For 80% of the credit, implment IBM model 1. For the additional 20%, implement model 2. You can find the details of model 2's EM procedure in Michael Collins' notes, available from the course webpage.

The supplied .a file contains manual alignments for the first few sentence pairs. This file should not be used in training your aligner (and it is too small anyways). But you can use it to measure the quality of your alignments in terms of AER using the supplied evaluation script.

What to submit: For this part, you need to submit a zip file containing (a) your code (b) a README file, describing how to run your code to align the data with model 1 and model 2 (c) output aligment file for model 1 and output aligment file for model 2.

A note about memory: While developing/debugging your code, you can use only the first k lines of the data. However, your final submission is expected to run on the entire dataset. This is a relatively small dataset, and should easily fit in the memory of a relatively modern personal computer. If it does not fit, maybe you should re-structure your program.
If you are using Java, make sure you allocate enough heap space for the JVM, as the default is very small. The head size can be specified using the -Xmx flag:

  java -Xmx1g YourClassName

will allocate 1gb of heap size.

Part 2.5 - Looking at the produced alignments (10 pts)

After running your aligner, look at the alignments and the learned parameters.

Can you identify the garbage-collection effect of model 1? plesae provide an example.

Run your aligner several times, with various precentages of the training data. How does the AER change when you change the amount of training material?

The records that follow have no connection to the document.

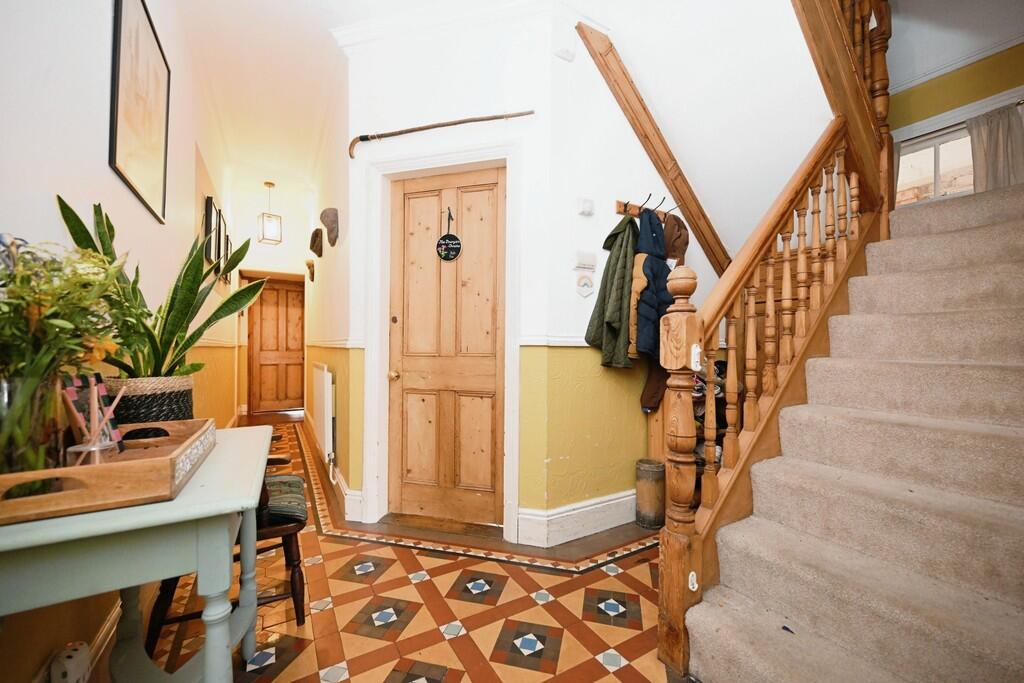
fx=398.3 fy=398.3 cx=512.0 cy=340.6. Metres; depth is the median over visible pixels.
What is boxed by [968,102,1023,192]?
curtain
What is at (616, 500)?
baseboard
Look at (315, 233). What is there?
wall mask
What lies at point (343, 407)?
hallway wall
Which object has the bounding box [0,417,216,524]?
wooden tray
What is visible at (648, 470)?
bin
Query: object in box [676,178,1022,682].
staircase
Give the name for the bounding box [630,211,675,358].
blue jacket
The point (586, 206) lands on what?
thermostat
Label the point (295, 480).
seat cushion
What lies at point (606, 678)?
tiled floor
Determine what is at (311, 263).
wall mask
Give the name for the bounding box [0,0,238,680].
left wall
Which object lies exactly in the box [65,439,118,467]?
glass jar
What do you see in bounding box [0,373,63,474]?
glass vase
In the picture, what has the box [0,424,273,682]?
console table
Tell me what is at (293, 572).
wooden chair
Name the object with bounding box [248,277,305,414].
wooden door
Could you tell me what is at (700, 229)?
wooden beam
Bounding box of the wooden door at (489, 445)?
[388,163,505,530]
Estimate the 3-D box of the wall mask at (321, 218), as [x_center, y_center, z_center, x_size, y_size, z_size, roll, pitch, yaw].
[-1.405,-0.861,3.062,0.130,0.278,0.255,1,0,-31]
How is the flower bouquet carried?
in the glass vase
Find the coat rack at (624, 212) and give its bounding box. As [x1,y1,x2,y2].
[615,195,675,221]
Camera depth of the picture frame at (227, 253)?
4.06 m
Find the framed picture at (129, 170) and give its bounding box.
[109,0,170,225]
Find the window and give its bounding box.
[894,122,974,204]
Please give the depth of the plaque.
2.20 m
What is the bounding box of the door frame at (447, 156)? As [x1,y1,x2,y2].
[360,138,521,541]
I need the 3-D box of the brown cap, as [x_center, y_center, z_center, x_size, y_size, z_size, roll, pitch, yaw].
[0.995,-0.622,2.482,0.243,0.314,0.181,1,0,-31]
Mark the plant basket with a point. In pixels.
(175, 399)
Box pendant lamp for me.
[258,181,282,244]
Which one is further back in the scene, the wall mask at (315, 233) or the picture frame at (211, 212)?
the wall mask at (315, 233)
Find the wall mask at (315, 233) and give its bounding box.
[309,228,323,255]
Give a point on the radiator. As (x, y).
(325, 379)
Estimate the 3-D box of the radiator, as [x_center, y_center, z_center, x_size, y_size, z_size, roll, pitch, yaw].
[-1.642,0.559,3.435,0.076,0.694,0.988,1,0,-31]
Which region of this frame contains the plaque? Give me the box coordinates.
[575,273,594,296]
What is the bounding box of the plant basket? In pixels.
[101,374,196,427]
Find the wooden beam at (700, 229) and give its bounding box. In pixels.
[576,22,729,276]
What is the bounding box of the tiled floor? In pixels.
[112,413,678,682]
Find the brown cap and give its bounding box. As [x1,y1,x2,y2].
[662,213,689,265]
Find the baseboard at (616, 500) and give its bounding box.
[518,489,640,546]
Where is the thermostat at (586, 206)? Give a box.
[577,197,594,216]
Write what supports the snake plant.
in the plant basket
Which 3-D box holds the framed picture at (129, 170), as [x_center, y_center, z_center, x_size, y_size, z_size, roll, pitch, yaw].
[-1.620,-1.028,1.745,0.024,0.835,0.629,1,0,-31]
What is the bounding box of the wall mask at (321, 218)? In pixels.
[320,208,338,246]
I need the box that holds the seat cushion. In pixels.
[262,473,307,523]
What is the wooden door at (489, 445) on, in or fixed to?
in the door wall at (487, 86)
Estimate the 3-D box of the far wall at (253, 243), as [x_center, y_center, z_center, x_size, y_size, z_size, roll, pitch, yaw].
[-3.534,-0.514,6.051,1.361,3.203,0.386,1,0,-31]
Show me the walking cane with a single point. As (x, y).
(411, 130)
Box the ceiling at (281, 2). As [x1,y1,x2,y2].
[174,0,371,202]
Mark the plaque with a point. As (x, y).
(584, 285)
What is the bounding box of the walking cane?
[349,110,532,160]
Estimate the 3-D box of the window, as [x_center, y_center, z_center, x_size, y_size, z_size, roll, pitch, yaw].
[3.459,-1.330,3.136,0.116,0.671,0.812,1,0,-31]
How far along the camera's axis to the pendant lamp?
4.79 m
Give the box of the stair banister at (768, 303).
[656,15,891,679]
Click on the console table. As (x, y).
(181, 500)
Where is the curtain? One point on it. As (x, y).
(978, 156)
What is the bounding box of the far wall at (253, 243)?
[231,182,311,419]
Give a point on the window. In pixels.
(942, 146)
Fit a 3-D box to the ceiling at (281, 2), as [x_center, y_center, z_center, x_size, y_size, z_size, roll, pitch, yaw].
[-0.981,-1.969,2.501,2.603,0.135,7.565,1,0,-31]
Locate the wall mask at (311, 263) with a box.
[305,259,314,280]
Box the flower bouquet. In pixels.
[0,225,138,471]
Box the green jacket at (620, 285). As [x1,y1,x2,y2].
[584,213,637,367]
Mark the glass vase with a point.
(39, 393)
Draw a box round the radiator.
[312,361,333,464]
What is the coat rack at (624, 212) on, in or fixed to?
attached to the right wall
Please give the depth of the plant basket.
1.16 m
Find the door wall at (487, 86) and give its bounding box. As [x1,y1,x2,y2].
[339,2,549,541]
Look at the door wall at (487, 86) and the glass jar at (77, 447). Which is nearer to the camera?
the glass jar at (77, 447)
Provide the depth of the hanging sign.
2.33 m
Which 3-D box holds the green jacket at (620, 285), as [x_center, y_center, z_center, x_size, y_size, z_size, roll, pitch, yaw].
[0.606,-0.286,2.277,0.355,0.848,0.313,1,0,-31]
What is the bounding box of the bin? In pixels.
[634,458,665,528]
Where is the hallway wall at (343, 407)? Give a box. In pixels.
[303,53,354,511]
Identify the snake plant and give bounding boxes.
[54,194,264,380]
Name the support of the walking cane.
attached to the door wall at (487, 86)
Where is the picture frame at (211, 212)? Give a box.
[204,196,219,269]
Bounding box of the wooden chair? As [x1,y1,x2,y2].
[144,463,309,646]
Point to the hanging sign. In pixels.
(447, 235)
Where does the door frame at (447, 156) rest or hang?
attached to the door wall at (487, 86)
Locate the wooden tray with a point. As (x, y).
(107, 466)
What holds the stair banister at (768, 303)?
on the staircase
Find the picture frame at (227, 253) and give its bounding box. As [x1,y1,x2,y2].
[221,233,231,281]
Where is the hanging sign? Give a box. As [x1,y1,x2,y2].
[435,208,461,261]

What to submit: For this part, you need to provide a text file containing (a) examples for the garbage collection effect in your implementation of model 1. (b) description of the relation between the AER and the amount of training materials.

Submission details, deadlines, etc:

You can program the assignment in any language you want. Your code should be able to run on linux, from the commandline, without installing or using an IDE.

Your submission should include a .zip or .tar.gz file with your code, as well as a README file that explains how to run your program.

The input file names should be specified on the commandline, either as a parameter or through a pipe (your program may be run on a different file than the one provided to you).

Submit your assignment by email. The subject of your email should be "mt course ass 2" (without the quotes).

The should submit the assignment by April 11.